WHAT YOU HAVE TO DO =
Could you express the items below as a numbered list, running from their first line through the line containing "genus: Cornu", with blank lines left out and nothing after that line included?

DATASET RECORDS =
>>>

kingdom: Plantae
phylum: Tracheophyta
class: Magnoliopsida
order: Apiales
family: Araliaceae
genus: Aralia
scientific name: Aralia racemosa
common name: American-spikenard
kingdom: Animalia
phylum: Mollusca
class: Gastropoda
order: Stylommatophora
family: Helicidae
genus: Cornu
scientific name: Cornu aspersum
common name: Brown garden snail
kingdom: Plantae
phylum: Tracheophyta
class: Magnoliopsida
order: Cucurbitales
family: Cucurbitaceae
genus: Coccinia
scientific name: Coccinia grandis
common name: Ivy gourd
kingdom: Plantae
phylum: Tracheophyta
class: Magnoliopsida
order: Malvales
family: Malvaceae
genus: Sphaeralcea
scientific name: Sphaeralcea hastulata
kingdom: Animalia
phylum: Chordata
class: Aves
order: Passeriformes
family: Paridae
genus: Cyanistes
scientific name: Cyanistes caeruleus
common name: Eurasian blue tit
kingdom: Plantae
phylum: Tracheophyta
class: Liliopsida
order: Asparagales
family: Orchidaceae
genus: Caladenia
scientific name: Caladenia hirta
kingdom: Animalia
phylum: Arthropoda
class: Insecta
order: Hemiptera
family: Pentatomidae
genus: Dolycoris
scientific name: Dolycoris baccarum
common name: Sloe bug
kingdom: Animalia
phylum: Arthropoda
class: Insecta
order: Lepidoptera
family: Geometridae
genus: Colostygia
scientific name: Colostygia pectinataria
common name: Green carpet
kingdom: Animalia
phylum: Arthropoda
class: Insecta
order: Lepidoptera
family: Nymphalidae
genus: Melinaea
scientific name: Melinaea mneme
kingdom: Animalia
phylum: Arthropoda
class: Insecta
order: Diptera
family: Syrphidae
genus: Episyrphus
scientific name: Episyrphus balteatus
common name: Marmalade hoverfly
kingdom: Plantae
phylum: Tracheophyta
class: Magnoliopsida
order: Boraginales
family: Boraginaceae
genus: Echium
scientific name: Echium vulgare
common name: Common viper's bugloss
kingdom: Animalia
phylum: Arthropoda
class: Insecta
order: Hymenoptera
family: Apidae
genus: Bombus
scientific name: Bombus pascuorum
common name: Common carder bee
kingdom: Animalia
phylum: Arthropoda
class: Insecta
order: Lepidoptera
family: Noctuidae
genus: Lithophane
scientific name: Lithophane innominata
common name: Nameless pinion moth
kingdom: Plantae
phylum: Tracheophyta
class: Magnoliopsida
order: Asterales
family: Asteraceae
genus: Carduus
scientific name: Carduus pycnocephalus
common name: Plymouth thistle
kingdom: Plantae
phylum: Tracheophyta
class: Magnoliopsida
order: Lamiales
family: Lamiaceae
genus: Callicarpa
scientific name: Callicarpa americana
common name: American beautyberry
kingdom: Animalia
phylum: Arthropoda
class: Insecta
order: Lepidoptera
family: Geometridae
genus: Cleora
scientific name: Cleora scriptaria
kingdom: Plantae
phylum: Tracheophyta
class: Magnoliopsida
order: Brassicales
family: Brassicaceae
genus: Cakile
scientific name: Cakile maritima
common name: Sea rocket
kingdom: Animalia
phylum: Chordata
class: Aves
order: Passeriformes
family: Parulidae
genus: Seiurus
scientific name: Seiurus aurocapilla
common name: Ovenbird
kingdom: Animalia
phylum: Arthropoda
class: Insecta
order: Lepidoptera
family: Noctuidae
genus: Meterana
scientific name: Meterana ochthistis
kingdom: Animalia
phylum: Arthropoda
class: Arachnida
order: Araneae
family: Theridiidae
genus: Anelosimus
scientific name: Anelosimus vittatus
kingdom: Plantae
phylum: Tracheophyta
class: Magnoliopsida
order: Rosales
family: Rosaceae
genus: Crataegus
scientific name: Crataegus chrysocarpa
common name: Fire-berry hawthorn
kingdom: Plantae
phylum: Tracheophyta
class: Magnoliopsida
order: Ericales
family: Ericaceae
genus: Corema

<<<

FINAL RESULT =
1. kingdom: Plantae
2. phylum: Tracheophyta
3. class: Magnoliopsida
4. order: Apiales
5. family: Araliaceae
6. genus: Aralia
7. scientific name: Aralia racemosa
8. common name: American-spikenard
9. kingdom: Animalia
10. phylum: Mollusca
11. class: Gastropoda
12. order: Stylommatophora
13. family: Helicidae
14. genus: Cornu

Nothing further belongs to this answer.